Saved entries:
■ ■ ■ ■ ■

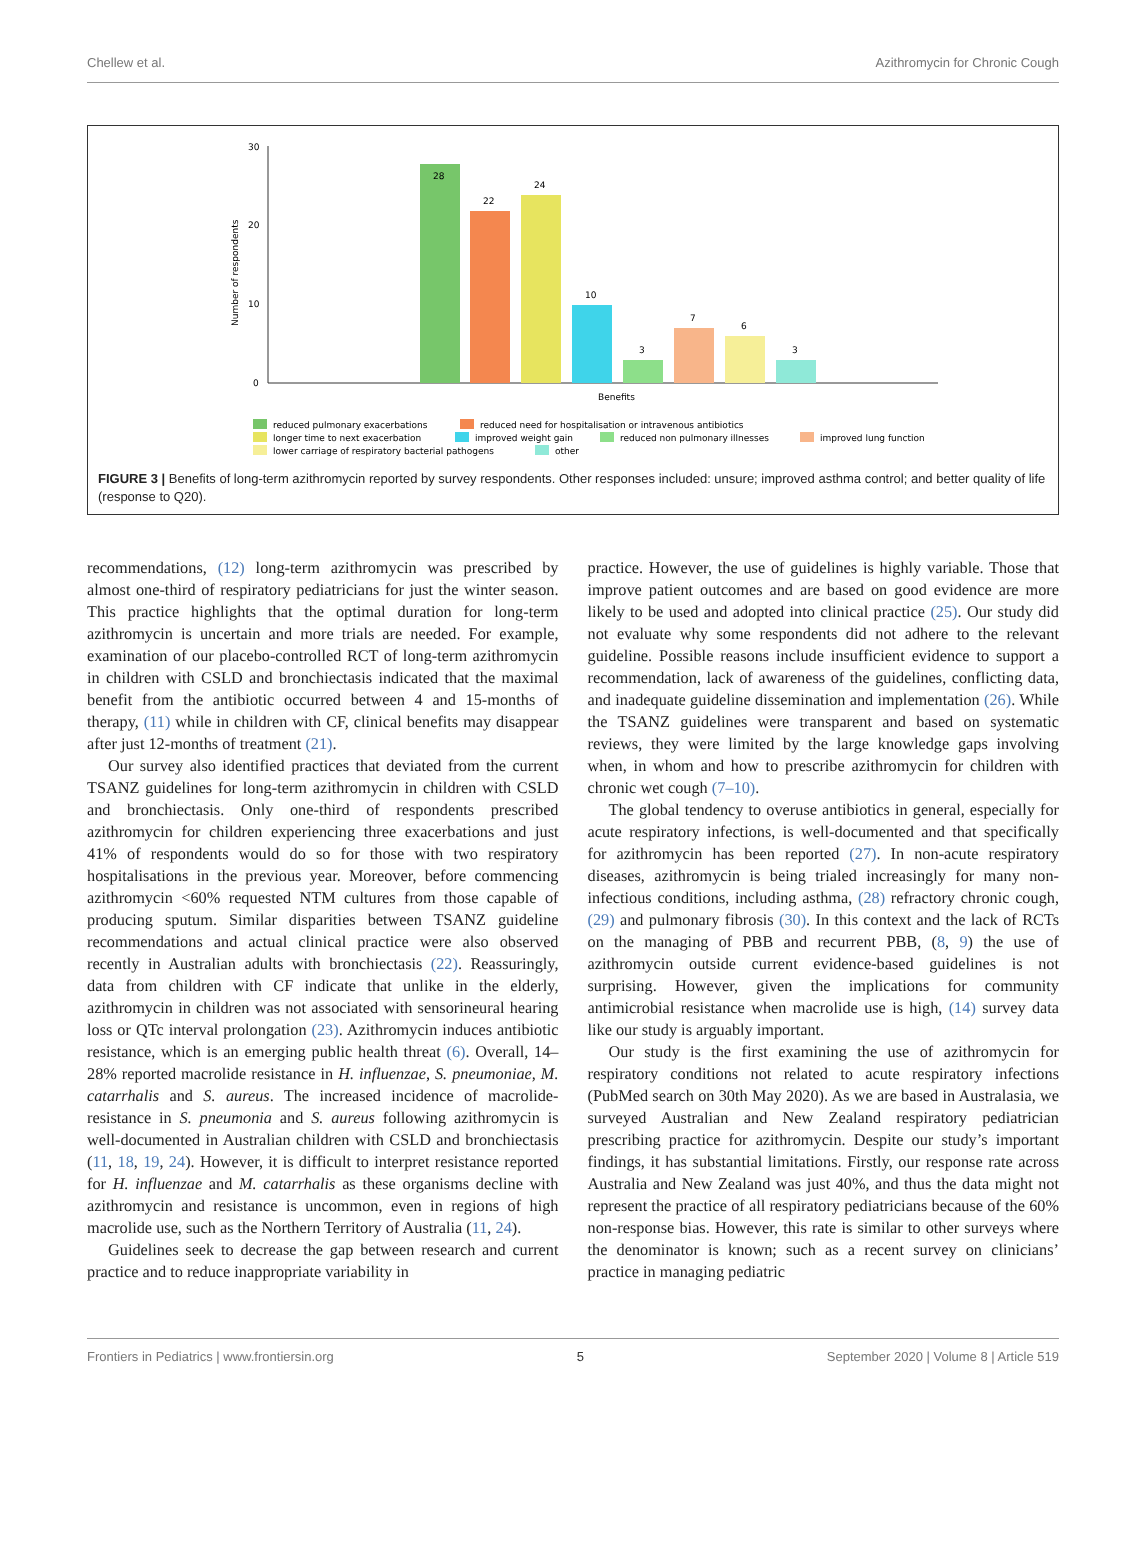Chellew et al. Azithromycin for Chronic Cough
0
10
20
30
Number of respondents
28
22
24
10
3
7
6
3
Benefits
reduced pulmonary exacerbations
reduced need for hospitalisation or intravenous antibiotics
longer time to next exacerbation
improved weight gain
reduced non pulmonary illnesses
improved lung function
lower carriage of respiratory bacterial pathogens
other
FIGURE 3 | Benefits of long-term azithromycin reported by survey respondents. Other responses included: unsure; improved asthma control; and better quality of life (response to Q20).
recommendations, (12) long-term azithromycin was prescribed by almost one-third of respiratory pediatricians for just the winter season. This practice highlights that the optimal duration for long-term azithromycin is uncertain and more trials are needed. For example, examination of our placebo-controlled RCT of long-term azithromycin in children with CSLD and bronchiectasis indicated that the maximal benefit from the antibiotic occurred between 4 and 15-months of therapy, (11) while in children with CF, clinical benefits may disappear after just 12-months of treatment (21).
Our survey also identified practices that deviated from the current TSANZ guidelines for long-term azithromycin in children with CSLD and bronchiectasis. Only one-third of respondents prescribed azithromycin for children experiencing three exacerbations and just 41% of respondents would do so for those with two respiratory hospitalisations in the previous year. Moreover, before commencing azithromycin <60% requested NTM cultures from those capable of producing sputum. Similar disparities between TSANZ guideline recommendations and actual clinical practice were also observed recently in Australian adults with bronchiectasis (22). Reassuringly, data from children with CF indicate that unlike in the elderly, azithromycin in children was not associated with sensorineural hearing loss or QTc interval prolongation (23). Azithromycin induces antibiotic resistance, which is an emerging public health threat (6). Overall, 14–28% reported macrolide resistance in H. influenzae, S. pneumoniae, M. catarrhalis and S. aureus. The increased incidence of macrolide-resistance in S. pneumonia and S. aureus following azithromycin is well-documented in Australian children with CSLD and bronchiectasis (11, 18, 19, 24). However, it is difficult to interpret resistance reported for H. influenzae and M. catarrhalis as these organisms decline with azithromycin and resistance is uncommon, even in regions of high macrolide use, such as the Northern Territory of Australia (11, 24).
Guidelines seek to decrease the gap between research and current practice and to reduce inappropriate variability in
practice. However, the use of guidelines is highly variable. Those that improve patient outcomes and are based on good evidence are more likely to be used and adopted into clinical practice (25). Our study did not evaluate why some respondents did not adhere to the relevant guideline. Possible reasons include insufficient evidence to support a recommendation, lack of awareness of the guidelines, conflicting data, and inadequate guideline dissemination and implementation (26). While the TSANZ guidelines were transparent and based on systematic reviews, they were limited by the large knowledge gaps involving when, in whom and how to prescribe azithromycin for children with chronic wet cough (7–10).
The global tendency to overuse antibiotics in general, especially for acute respiratory infections, is well-documented and that specifically for azithromycin has been reported (27). In non-acute respiratory diseases, azithromycin is being trialed increasingly for many non-infectious conditions, including asthma, (28) refractory chronic cough, (29) and pulmonary fibrosis (30). In this context and the lack of RCTs on the managing of PBB and recurrent PBB, (8, 9) the use of azithromycin outside current evidence-based guidelines is not surprising. However, given the implications for community antimicrobial resistance when macrolide use is high, (14) survey data like our study is arguably important.
Our study is the first examining the use of azithromycin for respiratory conditions not related to acute respiratory infections (PubMed search on 30th May 2020). As we are based in Australasia, we surveyed Australian and New Zealand respiratory pediatrician prescribing practice for azithromycin. Despite our study’s important findings, it has substantial limitations. Firstly, our response rate across Australia and New Zealand was just 40%, and thus the data might not represent the practice of all respiratory pediatricians because of the 60% non-response bias. However, this rate is similar to other surveys where the denominator is known; such as a recent survey on clinicians’ practice in managing pediatric
Frontiers in Pediatrics | www.frontiersin.org 5 September 2020 | Volume 8 | Article 519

■ ■ ■ ■ ■

== WHAT TO DO ==
Find the lines above that contain the word "important" and collect them.

== RESULT BELOW ==
The global tendency to overuse antibiotics in general, especially for acute respiratory infections, is well-documented and that specifically for azithromycin has been reported (27). In non-acute respiratory diseases, azithromycin is being trialed increasingly for many non-infectious conditions, including asthma, (28) refractory chronic cough, (29) and pulmonary fibrosis (30). In this context and the lack of RCTs on the managing of PBB and recurrent PBB, (8, 9) the use of azithromycin outside current evidence-based guidelines is not surprising. However, given the implications for community antimicrobial resistance when macrolide use is high, (14) survey data like our study is arguably important.
Our study is the first examining the use of azithromycin for respiratory conditions not related to acute respiratory infections (PubMed search on 30th May 2020). As we are based in Australasia, we surveyed Australian and New Zealand respiratory pediatrician prescribing practice for azithromycin. Despite our study’s important findings, it has substantial limitations. Firstly, our response rate across Australia and New Zealand was just 40%, and thus the data might not represent the practice of all respiratory pediatricians because of the 60% non-response bias. However, this rate is similar to other surveys where the denominator is known; such as a recent survey on clinicians’ practice in managing pediatric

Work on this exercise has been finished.